──────── MATERIAL PROVIDED ────────
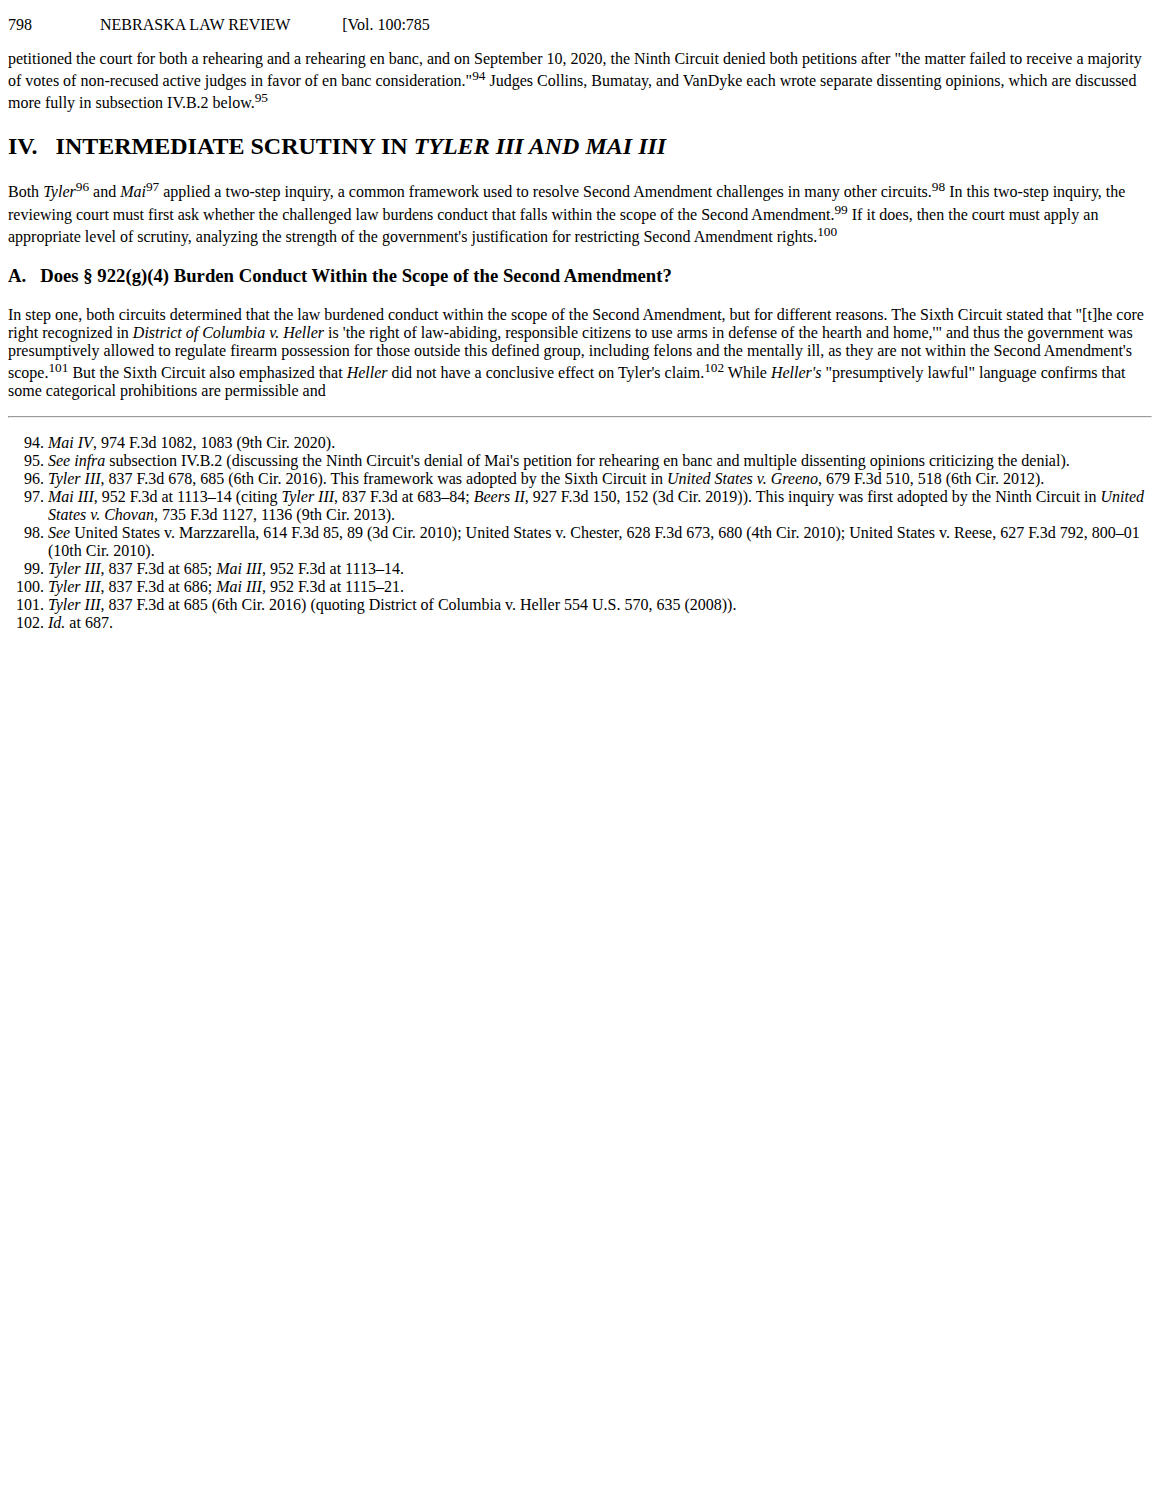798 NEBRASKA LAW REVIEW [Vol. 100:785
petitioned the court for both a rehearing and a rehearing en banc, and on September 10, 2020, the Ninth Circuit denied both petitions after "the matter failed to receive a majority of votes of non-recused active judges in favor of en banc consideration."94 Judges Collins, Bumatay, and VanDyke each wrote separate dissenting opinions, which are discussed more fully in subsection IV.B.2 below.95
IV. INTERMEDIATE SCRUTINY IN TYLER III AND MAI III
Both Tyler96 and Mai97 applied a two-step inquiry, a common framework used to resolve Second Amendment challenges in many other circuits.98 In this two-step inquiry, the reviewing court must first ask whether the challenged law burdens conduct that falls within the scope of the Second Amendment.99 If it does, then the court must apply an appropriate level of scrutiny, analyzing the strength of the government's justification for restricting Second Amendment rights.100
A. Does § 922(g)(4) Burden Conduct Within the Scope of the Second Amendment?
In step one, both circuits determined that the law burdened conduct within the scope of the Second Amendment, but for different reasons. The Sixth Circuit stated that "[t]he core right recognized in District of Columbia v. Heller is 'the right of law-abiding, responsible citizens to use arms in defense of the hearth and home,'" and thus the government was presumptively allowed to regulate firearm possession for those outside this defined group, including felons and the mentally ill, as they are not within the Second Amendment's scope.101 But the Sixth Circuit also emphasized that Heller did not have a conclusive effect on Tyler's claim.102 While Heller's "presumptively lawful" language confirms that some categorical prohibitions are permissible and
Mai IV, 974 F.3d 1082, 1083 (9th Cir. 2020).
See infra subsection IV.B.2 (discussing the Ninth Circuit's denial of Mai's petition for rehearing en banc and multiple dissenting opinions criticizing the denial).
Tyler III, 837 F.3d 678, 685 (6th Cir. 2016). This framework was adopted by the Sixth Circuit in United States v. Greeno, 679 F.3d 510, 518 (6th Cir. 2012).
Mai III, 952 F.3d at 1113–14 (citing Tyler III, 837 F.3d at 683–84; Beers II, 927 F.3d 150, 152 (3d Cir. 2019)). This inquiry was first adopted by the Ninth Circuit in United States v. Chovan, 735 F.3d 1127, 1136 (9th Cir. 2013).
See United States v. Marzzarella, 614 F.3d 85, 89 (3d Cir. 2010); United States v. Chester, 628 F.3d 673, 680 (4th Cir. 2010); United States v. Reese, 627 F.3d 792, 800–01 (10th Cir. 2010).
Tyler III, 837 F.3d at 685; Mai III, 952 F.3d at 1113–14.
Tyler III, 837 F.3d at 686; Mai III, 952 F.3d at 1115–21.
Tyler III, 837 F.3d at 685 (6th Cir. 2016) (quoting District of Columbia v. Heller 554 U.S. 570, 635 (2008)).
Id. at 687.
────────
### WORK REQUEST:
In the entries above, identify every line with the word "opinions". Copy those lines.

### OUTPUT OF THE TASK:
petitioned the court for both a rehearing and a rehearing en banc, and on September 10, 2020, the Ninth Circuit denied both petitions after "the matter failed to receive a majority of votes of non-recused active judges in favor of en banc consideration."94 Judges Collins, Bumatay, and VanDyke each wrote separate dissenting opinions, which are discussed more fully in subsection IV.B.2 below.95
See infra subsection IV.B.2 (discussing the Ninth Circuit's denial of Mai's petition for rehearing en banc and multiple dissenting opinions criticizing the denial).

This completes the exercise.